:: Text block ::
Instead of letters $A, $B,... you can also use numbers $1, $2,...

Here is an overview of everything that can be annotated.

texts

To add the text of a text layer to the spreadsheet, just put $A at the beginning of the name of the text layer.

footage files

To add the source file of an image/video/audio layer to the spreadsheet, just put $A at the beginning of the name of the layer. The spreadsheet will contain only the file name, without the path. The other files that this file should be replaced by must be located in the same folder of your hard-drive. The create comp duplicates from spreadsheet will import these files into your project when needed, but will also detect if they are already imported, so they are not imported a second time.

properties (sliders, colors, etc)

You can customize properties like effect controls, layer transforms etc. But since those elements cannot be renamed directly (you cannot rename the Position of a layer to $C Position, for example), Automation Blocks uses a little workaround:

After Effects has a category of Effects called Expression Controls. These effects just contain a single property - like a slider, a color picker, a point control etc. And since those effects (as with any effect) can be renamed, Automation Blocks looks for $ annotations on these expression controls. So, if you need a slider value in your spreadsheet, for example, you need to:

  1. Create a slider control effect from the Expression Controls category
  2. Pick-whip the properties that you want to control to this slider (i.e. create an expression link that connects the property that you actually want to control to this slider)

:: Problems and tasks ::
1: In the Automation Blocks annotation guide, what does the spreadsheet hold for the source file of an image, video, or audio layer?
2: Continue the Automation Blocks annotation guide, starting after its last sentence.

:: Data excerpts ::

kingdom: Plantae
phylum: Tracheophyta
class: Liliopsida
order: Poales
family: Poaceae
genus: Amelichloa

:: Answers ::
1: Only the file name, without the path.

2:
  3. Change the name of the slider control effect so that it starts with an annotation like $A.

This approach works not only with sliders, but with all types of expression controls.

comp names

You can also control the names of the comp duplicates. Here you can not only insert the $ annotation at the beginning, but anywhere in the comp name, and you can also have many of them. If your comp name is video $A with $C, then both the contents of column A and C are inserted into the comp name at the locations where the placeholders $A and $C are, respectively. Of course, the names of precomps may also inculde such placeholders.

Reusing the same placeholder multiple times

You can use the same placeholder multiple times. If the contents of column D should be used in both the comp name and the text of a text layer, for example, simply use $D in both of them.

Locking Precomp Layers

If you don't want a particular precomp to be duplicated, you can simply lock the precomp layer.

Step 2: Export Spreadsheet

After you've made all the annotations, make sure the active composition is the main composition of your template and then run the script export spreadsheet from template comp. It first asks where to save the spreadsheet (choose a filename ending with .csv) and then creates a spreadsheet based on the annotations you've made. If the template comp (or any precomp) contains a text layer with name $A Dog Name and text Daisy, for example, then column A will have the title Dog Name and a first entry with the text Daisy is placed below it.

Spreadsheet created by 'export spreadsheet from template comp'

You can open this spreadsheet in the spreadsheet app of your choice (Excel, Apple Numbers, Open Office, Google Docs) and add the data for all the comp variants you want to create:

Spreadsheet created by 'spreadsheet with data for all comps'

Step 3: Import Spreadsheet

After you've filled the spreadsheet with data, save it, making sure to keep the format as .csv. Now make sure the active composition is the main composition of your template and then run the Automation Blocks script create comp duplicates from spreadsheet. In the dialog that pops up, choose the spreadsheet file and then the script creates one duplicate of the comp (and precomps) for each row of the spreadsheet.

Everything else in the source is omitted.